=== Record set ===

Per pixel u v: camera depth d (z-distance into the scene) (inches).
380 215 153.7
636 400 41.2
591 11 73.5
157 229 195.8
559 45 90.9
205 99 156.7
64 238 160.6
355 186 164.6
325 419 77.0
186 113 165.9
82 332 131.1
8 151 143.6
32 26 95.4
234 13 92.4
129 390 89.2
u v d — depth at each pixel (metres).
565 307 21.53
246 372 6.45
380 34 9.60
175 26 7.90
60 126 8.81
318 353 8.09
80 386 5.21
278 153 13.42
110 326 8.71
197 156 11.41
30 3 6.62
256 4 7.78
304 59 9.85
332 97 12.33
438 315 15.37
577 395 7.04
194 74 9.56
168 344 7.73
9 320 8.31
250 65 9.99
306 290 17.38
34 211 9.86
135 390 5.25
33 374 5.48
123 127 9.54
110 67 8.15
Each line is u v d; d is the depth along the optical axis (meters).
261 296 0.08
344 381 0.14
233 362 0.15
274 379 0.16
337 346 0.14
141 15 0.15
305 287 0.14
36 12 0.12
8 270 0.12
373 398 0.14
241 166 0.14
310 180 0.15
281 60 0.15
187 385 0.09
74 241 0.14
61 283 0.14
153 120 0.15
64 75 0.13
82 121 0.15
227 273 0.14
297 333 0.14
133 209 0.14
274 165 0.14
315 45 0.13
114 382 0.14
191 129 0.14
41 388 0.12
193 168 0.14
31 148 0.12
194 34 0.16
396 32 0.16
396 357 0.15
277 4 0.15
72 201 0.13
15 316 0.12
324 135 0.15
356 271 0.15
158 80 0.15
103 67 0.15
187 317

===

• _Task_: Copy the records above, keeping each line identical.

• _Task answer_:
Per pixel u v: camera depth d (z-distance into the scene) (inches).
380 215 153.7
636 400 41.2
591 11 73.5
157 229 195.8
559 45 90.9
205 99 156.7
64 238 160.6
355 186 164.6
325 419 77.0
186 113 165.9
82 332 131.1
8 151 143.6
32 26 95.4
234 13 92.4
129 390 89.2
u v d — depth at each pixel (metres).
565 307 21.53
246 372 6.45
380 34 9.60
175 26 7.90
60 126 8.81
318 353 8.09
80 386 5.21
278 153 13.42
110 326 8.71
197 156 11.41
30 3 6.62
256 4 7.78
304 59 9.85
332 97 12.33
438 315 15.37
577 395 7.04
194 74 9.56
168 344 7.73
9 320 8.31
250 65 9.99
306 290 17.38
34 211 9.86
135 390 5.25
33 374 5.48
123 127 9.54
110 67 8.15
Each line is u v d; d is the depth along the optical axis (meters).
261 296 0.08
344 381 0.14
233 362 0.15
274 379 0.16
337 346 0.14
141 15 0.15
305 287 0.14
36 12 0.12
8 270 0.12
373 398 0.14
241 166 0.14
310 180 0.15
281 60 0.15
187 385 0.09
74 241 0.14
61 283 0.14
153 120 0.15
64 75 0.13
82 121 0.15
227 273 0.14
297 333 0.14
133 209 0.14
274 165 0.14
315 45 0.13
114 382 0.14
191 129 0.14
41 388 0.12
193 168 0.14
31 148 0.12
194 34 0.16
396 32 0.16
396 357 0.15
277 4 0.15
72 201 0.13
15 316 0.12
324 135 0.15
356 271 0.15
158 80 0.15
103 67 0.15
187 317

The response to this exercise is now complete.